Computational Modeling of Auscultation-based valve monitoring
Cardiac auscultation is the practice of listening to heart sounds to make a medical diagnosis and has historically been used to detect a wide range of heart valve diseases (HVDs). It is advantageous in that it is inexpensive, non-invasive and can be performed anywhere. However, the development of sophisticated angiography techniques, and the relatively poor repeatability of auscultation-based diagnosis, due to a heavy reliance on individual proficiency, have led to a decline in this clinical skill among physicians. The issue is further compounded by a lack of practical training offered in med schools.

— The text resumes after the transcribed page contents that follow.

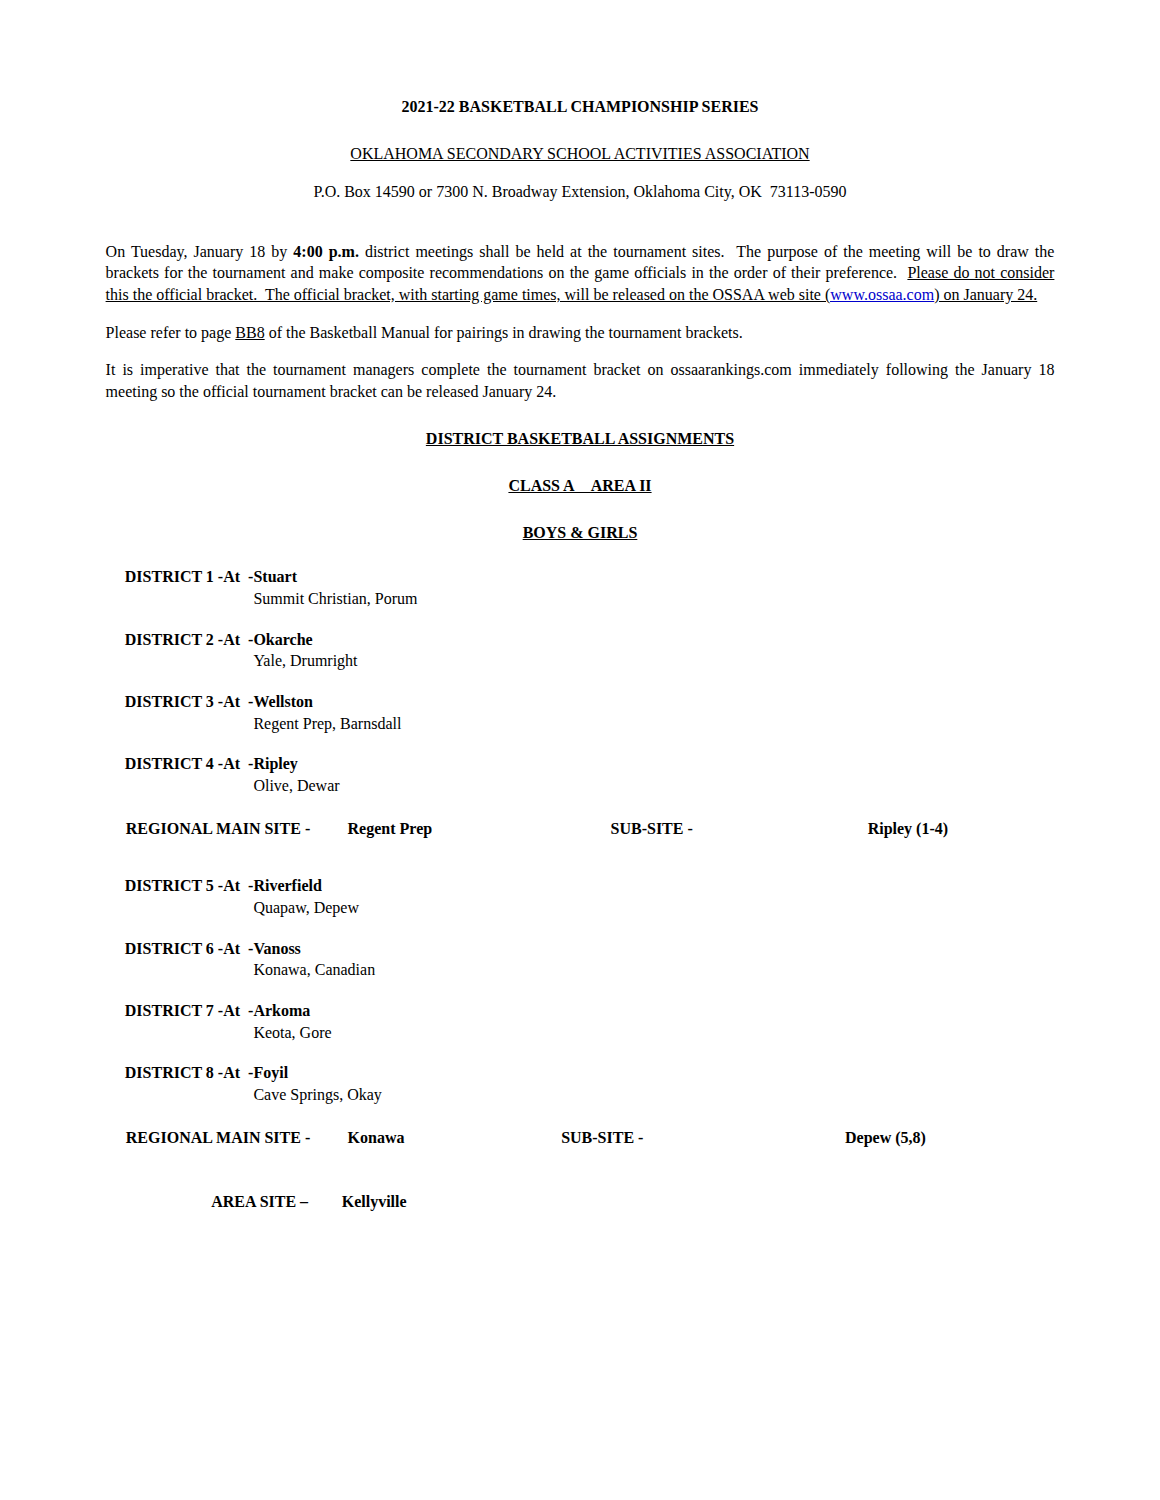2021-22 BASKETBALL CHAMPIONSHIP SERIES
OKLAHOMA SECONDARY SCHOOL ACTIVITIES ASSOCIATION
P.O. Box 14590 or 7300 N. Broadway Extension, Oklahoma City, OK 73113-0590
On Tuesday, January 18 by 4:00 p.m. district meetings shall be held at the tournament sites. The purpose of the meeting will be to draw the brackets for the tournament and make composite recommendations on the game officials in the order of their preference. Please do not consider this the official bracket. The official bracket, with starting game times, will be released on the OSSAA web site (www.ossaa.com) on January 24.
Please refer to page BB8 of the Basketball Manual for pairings in drawing the tournament brackets.
It is imperative that the tournament managers complete the tournament bracket on ossaarankings.com immediately following the January 18 meeting so the official tournament bracket can be released January 24.
DISTRICT BASKETBALL ASSIGNMENTS
CLASS A AREA II
BOYS & GIRLS
| DISTRICT 1 - | At - | Stuart Summit Christian, Porum |
| DISTRICT 2 - | At - | Okarche Yale, Drumright |
| DISTRICT 3 - | At - | Wellston Regent Prep, Barnsdall |
| DISTRICT 4 - | At - | Ripley Olive, Dewar |
| REGIONAL MAIN SITE - | Regent Prep | SUB-SITE - | Ripley (1-4) |
| DISTRICT 5 - | At - | Riverfield Quapaw, Depew |
| DISTRICT 6 - | At - | Vanoss Konawa, Canadian |
| DISTRICT 7 - | At - | Arkoma Keota, Gore |
| DISTRICT 8 - | At - | Foyil Cave Springs, Okay |
| REGIONAL MAIN SITE - | Konawa | SUB-SITE - | Depew (5,8) |
AREA SITE – Kellyville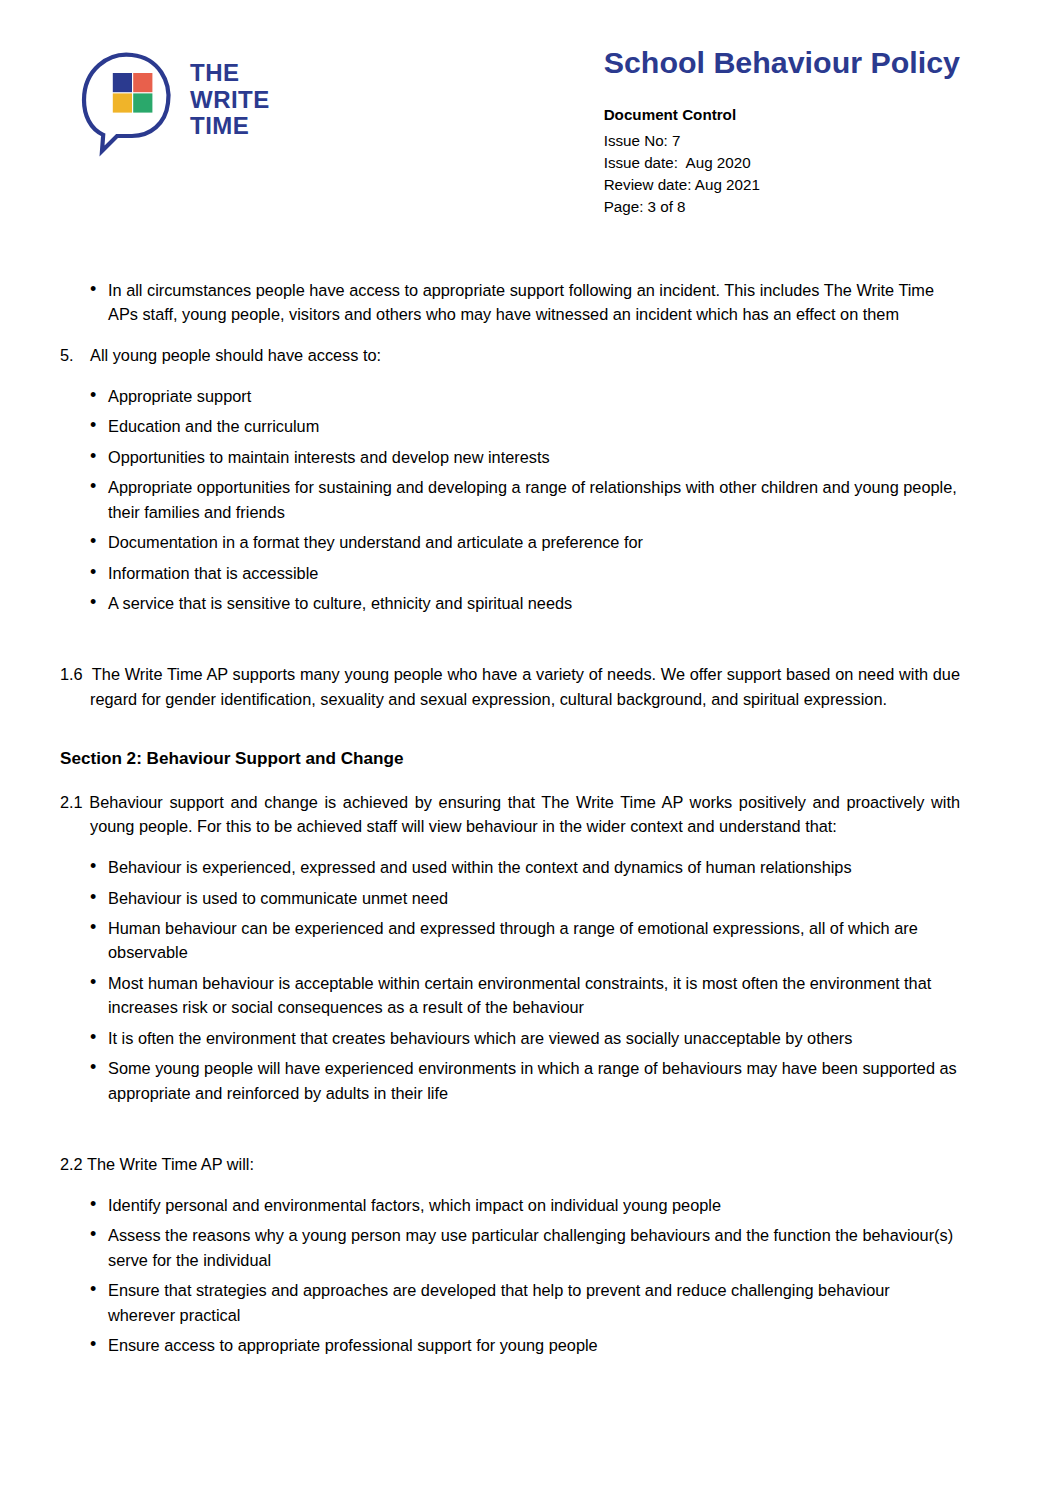THE
WRITE
TIME
School Behaviour Policy
Document Control Issue No: 7
Issue date: Aug 2020
Review date: Aug 2021
Page: 3 of 8
In all circumstances people have access to appropriate support following an incident. This includes The Write Time APs staff, young people, visitors and others who may have witnessed an incident which has an effect on them
All young people should have access to:
Appropriate support
Education and the curriculum
Opportunities to maintain interests and develop new interests
Appropriate opportunities for sustaining and developing a range of relationships with other children and young people, their families and friends
Documentation in a format they understand and articulate a preference for
Information that is accessible
A service that is sensitive to culture, ethnicity and spiritual needs
1.6 The Write Time AP supports many young people who have a variety of needs. We offer support based on need with due regard for gender identification, sexuality and sexual expression, cultural background, and spiritual expression.
Section 2: Behaviour Support and Change
2.1 Behaviour support and change is achieved by ensuring that The Write Time AP works positively and proactively with young people. For this to be achieved staff will view behaviour in the wider context and understand that:
Behaviour is experienced, expressed and used within the context and dynamics of human relationships
Behaviour is used to communicate unmet need
Human behaviour can be experienced and expressed through a range of emotional expressions, all of which are observable
Most human behaviour is acceptable within certain environmental constraints, it is most often the environment that increases risk or social consequences as a result of the behaviour
It is often the environment that creates behaviours which are viewed as socially unacceptable by others
Some young people will have experienced environments in which a range of behaviours may have been supported as appropriate and reinforced by adults in their life
2.2 The Write Time AP will:
Identify personal and environmental factors, which impact on individual young people
Assess the reasons why a young person may use particular challenging behaviours and the function the behaviour(s) serve for the individual
Ensure that strategies and approaches are developed that help to prevent and reduce challenging behaviour wherever practical
Ensure access to appropriate professional support for young people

While modern angiography techniques like 4D CT or echo are more sensitive and specific, they are expensive, invasive and involve either radiation or potentially toxic contrast agents, which make it difficult to employ them on a routine basis. On the contrary, auscultation is a safe and practical technique which offers a wealth of information and can potentially aid in the management of patients with HVDs. Its major limitation of accuracy subjectivity can be alleviated with the help of machine-learning based pattern recognition and possibly enable a new safe, at-home diagnostic technique.
In a paper I published in Frontiers in Physiology, I show how the fluid-dynamics associated with healthy and stenotic aortic valves result in characteristic sounds (listen to the sounds!) familiar to physicians and present a supervised learning algorithm which can recognize these characteristics and enhance the accuracy of auscultation-based diagnosis.